Frowning, she walked in and then jolted when the door closed behind her.
And then her eyes widened in irritation when she saw that this side of the door didn’t have any handle!
“What the f-?”
“Oh. Another person.”
She whirled around and wildly flashed her flashlight about until …
“... Oh,” she muttered quietly as she stared at the giant pile of squirming tentacles that looked awfully familiar.
“Hello, Miss Dallon. Why are you down here?”
“Manus?!” she hissed out.
“Congratulations on finding my real body, Miss Dallon,” he hummed. “Again, why are you here?
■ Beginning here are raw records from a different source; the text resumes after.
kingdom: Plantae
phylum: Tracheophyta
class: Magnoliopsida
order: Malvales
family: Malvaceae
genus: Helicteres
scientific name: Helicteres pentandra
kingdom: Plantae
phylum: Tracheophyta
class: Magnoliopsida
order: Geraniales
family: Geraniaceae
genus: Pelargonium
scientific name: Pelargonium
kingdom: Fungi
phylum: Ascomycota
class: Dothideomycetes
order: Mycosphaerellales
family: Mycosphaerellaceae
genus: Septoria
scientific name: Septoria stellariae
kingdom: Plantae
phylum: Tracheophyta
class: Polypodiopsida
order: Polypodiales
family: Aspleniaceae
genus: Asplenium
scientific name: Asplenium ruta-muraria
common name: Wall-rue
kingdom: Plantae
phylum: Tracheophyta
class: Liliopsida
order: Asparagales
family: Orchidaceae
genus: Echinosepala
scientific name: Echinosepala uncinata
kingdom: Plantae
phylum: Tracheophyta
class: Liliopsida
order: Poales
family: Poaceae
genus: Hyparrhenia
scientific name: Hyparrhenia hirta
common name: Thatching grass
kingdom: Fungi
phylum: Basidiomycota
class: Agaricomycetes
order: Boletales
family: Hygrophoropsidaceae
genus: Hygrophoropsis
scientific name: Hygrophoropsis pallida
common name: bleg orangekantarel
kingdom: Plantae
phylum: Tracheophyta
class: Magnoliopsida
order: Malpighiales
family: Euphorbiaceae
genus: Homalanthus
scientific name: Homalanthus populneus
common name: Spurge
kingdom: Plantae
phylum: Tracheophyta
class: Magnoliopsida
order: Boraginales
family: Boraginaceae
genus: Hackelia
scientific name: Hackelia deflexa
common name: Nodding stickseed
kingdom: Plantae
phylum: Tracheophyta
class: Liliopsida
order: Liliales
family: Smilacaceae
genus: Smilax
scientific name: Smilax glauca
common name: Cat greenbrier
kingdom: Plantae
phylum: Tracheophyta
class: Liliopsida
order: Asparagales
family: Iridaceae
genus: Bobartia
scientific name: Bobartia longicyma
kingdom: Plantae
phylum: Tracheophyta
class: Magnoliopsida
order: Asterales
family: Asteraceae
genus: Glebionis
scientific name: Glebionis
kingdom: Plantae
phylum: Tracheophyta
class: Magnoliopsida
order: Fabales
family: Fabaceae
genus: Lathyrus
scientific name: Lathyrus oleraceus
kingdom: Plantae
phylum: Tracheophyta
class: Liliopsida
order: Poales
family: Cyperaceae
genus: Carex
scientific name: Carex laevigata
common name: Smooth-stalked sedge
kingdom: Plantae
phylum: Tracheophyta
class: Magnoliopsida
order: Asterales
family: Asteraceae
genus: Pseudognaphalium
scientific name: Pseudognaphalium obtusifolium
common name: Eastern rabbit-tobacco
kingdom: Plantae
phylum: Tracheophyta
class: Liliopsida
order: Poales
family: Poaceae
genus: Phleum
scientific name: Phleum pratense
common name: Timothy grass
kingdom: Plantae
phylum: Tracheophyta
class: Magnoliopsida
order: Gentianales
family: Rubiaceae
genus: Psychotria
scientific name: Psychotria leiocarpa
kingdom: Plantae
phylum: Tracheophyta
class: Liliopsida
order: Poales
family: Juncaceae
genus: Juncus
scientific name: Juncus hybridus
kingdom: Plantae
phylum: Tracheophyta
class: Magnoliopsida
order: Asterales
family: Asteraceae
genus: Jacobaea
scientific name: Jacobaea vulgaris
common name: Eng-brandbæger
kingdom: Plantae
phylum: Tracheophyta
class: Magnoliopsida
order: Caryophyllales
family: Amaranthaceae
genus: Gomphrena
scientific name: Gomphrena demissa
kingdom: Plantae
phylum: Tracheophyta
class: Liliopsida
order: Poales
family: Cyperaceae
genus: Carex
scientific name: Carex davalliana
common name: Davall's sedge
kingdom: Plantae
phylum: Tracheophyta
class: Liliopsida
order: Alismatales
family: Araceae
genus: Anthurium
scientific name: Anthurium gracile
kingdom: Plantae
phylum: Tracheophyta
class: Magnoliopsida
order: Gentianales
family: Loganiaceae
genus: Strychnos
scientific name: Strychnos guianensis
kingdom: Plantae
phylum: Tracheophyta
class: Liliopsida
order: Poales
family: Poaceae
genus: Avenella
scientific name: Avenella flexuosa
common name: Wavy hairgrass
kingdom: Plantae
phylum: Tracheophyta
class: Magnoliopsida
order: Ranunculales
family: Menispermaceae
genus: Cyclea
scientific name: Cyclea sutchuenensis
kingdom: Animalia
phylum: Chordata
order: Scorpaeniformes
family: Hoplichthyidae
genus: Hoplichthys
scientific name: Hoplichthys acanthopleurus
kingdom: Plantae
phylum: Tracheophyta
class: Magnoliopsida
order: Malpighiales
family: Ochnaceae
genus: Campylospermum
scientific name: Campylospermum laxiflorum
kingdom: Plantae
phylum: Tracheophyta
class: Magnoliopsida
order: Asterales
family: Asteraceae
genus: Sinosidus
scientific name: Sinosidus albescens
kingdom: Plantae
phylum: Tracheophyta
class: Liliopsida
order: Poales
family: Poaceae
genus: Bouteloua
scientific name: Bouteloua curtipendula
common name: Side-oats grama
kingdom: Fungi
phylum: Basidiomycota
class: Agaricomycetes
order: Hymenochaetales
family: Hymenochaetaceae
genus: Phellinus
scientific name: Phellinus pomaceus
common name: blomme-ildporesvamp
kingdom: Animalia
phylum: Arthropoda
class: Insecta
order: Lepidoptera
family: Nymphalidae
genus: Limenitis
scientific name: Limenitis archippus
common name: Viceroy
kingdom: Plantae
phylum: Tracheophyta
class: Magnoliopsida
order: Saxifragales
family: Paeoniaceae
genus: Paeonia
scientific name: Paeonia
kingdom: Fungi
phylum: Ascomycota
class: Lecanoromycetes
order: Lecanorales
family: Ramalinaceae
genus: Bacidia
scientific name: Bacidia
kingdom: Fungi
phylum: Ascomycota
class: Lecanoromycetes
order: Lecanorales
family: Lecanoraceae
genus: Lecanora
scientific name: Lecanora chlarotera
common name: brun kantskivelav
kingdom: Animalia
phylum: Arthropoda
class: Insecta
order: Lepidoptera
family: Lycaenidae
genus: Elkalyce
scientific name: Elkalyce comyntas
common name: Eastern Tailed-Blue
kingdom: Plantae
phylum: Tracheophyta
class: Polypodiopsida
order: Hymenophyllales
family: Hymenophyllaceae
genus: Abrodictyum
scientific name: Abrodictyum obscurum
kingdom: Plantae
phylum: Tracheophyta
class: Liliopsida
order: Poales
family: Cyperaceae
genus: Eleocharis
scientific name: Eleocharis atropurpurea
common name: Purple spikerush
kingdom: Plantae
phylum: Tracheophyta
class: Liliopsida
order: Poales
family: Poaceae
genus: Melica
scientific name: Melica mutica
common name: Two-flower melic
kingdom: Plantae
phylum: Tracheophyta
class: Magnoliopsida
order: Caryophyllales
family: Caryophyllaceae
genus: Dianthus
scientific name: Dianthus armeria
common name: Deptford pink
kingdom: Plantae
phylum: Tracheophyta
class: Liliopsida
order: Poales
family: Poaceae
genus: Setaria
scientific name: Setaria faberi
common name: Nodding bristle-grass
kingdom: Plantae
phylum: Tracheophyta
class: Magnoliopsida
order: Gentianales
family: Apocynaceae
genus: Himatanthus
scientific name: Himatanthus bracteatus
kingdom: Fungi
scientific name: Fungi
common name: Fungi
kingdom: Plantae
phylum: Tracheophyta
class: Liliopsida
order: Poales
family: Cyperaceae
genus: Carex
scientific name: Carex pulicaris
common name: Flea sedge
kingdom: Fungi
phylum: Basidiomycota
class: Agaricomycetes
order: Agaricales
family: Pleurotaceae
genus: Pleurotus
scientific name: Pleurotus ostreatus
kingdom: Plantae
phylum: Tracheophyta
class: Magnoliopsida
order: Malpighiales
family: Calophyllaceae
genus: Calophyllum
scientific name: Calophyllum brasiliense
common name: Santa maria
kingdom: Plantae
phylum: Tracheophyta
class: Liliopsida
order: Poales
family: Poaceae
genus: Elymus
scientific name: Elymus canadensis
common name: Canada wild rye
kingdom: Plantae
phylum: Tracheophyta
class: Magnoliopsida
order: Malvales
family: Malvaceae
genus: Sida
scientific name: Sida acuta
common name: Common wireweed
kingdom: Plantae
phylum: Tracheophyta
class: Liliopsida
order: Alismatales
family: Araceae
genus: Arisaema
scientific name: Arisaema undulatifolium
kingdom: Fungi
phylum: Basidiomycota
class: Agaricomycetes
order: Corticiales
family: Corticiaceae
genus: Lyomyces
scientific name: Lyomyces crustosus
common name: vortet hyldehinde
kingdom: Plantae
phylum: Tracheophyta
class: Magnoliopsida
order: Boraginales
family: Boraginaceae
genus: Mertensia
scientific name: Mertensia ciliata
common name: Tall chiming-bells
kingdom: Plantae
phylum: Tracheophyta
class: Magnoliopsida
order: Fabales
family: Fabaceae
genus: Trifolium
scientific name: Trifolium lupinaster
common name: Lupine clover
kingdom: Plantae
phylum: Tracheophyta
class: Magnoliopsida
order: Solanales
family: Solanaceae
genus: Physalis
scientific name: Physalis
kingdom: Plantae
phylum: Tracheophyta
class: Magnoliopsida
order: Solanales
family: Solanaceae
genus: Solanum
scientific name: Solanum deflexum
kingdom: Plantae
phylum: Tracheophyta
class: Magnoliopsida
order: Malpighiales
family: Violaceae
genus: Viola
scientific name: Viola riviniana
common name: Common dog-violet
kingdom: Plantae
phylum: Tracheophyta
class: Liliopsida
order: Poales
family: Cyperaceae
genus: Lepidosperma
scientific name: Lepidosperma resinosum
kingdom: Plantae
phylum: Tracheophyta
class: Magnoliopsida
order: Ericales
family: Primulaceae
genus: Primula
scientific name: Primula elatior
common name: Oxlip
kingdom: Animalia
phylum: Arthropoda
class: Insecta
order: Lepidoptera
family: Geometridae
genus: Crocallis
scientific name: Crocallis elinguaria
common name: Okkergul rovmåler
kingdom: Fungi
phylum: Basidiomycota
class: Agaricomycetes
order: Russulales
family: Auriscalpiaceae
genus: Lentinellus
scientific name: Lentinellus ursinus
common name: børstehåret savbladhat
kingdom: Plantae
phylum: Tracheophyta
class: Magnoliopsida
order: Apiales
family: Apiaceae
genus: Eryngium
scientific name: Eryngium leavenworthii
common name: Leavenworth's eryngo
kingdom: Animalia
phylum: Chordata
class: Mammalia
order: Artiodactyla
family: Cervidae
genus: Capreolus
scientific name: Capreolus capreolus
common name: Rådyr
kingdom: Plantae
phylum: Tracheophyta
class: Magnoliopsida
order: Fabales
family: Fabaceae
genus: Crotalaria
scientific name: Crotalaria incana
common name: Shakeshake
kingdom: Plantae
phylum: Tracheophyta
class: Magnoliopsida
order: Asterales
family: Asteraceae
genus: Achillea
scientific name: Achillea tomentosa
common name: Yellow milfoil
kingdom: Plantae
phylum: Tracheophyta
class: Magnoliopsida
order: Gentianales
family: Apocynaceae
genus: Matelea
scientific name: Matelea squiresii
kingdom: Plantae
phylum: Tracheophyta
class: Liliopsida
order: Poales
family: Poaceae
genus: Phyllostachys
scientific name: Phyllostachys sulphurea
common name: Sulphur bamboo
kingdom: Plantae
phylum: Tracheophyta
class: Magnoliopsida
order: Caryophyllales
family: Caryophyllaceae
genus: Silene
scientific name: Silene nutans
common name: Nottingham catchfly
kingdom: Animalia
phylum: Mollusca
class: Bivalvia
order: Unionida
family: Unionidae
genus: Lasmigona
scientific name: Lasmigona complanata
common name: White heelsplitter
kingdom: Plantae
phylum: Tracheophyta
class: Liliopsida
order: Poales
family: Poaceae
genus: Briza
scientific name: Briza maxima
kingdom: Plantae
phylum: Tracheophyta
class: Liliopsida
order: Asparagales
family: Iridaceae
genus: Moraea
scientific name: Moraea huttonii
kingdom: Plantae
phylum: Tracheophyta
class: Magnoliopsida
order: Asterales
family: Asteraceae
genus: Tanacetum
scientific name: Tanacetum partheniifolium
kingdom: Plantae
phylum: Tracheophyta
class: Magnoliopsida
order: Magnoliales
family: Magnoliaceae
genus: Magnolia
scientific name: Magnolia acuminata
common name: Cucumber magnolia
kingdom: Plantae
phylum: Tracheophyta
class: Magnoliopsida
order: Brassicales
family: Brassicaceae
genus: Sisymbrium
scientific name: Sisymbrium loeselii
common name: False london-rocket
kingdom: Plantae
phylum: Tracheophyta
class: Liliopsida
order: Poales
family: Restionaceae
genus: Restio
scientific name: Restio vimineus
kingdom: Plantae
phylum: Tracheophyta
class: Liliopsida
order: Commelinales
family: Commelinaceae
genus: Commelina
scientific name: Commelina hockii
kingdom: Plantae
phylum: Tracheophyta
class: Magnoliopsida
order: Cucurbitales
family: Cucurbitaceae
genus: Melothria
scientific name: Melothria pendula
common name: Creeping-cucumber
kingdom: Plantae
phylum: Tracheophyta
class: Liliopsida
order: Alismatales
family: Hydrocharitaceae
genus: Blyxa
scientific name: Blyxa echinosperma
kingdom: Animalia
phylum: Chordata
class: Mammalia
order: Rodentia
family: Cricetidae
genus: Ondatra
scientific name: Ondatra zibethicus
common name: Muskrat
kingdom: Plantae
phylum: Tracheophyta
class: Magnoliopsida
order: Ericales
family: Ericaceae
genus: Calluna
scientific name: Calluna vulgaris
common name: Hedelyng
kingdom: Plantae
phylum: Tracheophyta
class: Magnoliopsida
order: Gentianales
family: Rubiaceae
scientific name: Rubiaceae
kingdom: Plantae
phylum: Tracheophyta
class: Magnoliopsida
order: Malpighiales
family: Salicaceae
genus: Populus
I swear I locked the doors this time.”
She flushed as she remembered a door she might have broken the locks of.
“There was no locked door,” she lied.
“No, I’m sure-. Miss Dallon, did you destroy Door 32GB?” Manus rumbled from the large pile of tentacles that was rapidly changing shape sa they flicked about. “My smaller body is looking right at the remains of the door’s locks.”
She felt cold sweat run down her back. “No-?”
“... Victoria, no one else on this base is a Brute strong enough to push the door so hard that the locks break off the doorframe.”
She blushed.
“It was a mistake, okay?!”
He chuckled.
“A brute force mistake, huh?” he chuckled.
She glared at him… but she wasn’t sure where his eyes were.
“Where are your eyes, anyway?”
“My body’s not as consistent as yours. It can be everywhere and anywhere.”
She rolled her eyes. “Fine.”
“Would you like to go back up? I do have a elevator over there,” he said and one of the tentacles slithered out and pointed towards the other side of the cave.
“... Yes, please. I don’t think I’ll make it in time for lunch otherwise.”
He chuckled.
“So this is your main body or something?” she asked as she walked around the edge of the room.
“Yes. Moving this body is such a hassle, you know? It weighs around fifty tons.”
She did a spitake.
“50 tons?!” she yelled hoarsely as she stopped and looked at him. “You’re barely bigger than a semi-truck!”
“This is actually the top third of my body. I’m digging more tunnels.”
She blinked.
“Wait, you dug all of the bunker, didn’t you?”
“I did.”
“... Damn, so that’s why there was no concrete, huh?”
His entire body - and all of the tentacles - chortled. “Yes. I was surprised you pointed that out. It is why the bunker is so irregular. I broke through all of the weak points so that only the strong supports remained behind.”
She hummed as she started making her way again.
“So two bodies, huh? What’s that like?”
“Double vision is a thing.”
She reached the door and hesitated to leave immediately.
“What’s wrong?” he asked.
“Just … aren’t you lonely down here?”
“A little,” he hummed.
Again, why wasn’t she leaving?
“... What do you do here anyway? It’s not like you can watch TV. Not that there’s any good channels these days. The meteors took most of the broadcasters down.”
“Life is boring,” he laughed, and she found herself floating in the air as she started talking with him.
He wasn’t a bad guy. Just a little creepy.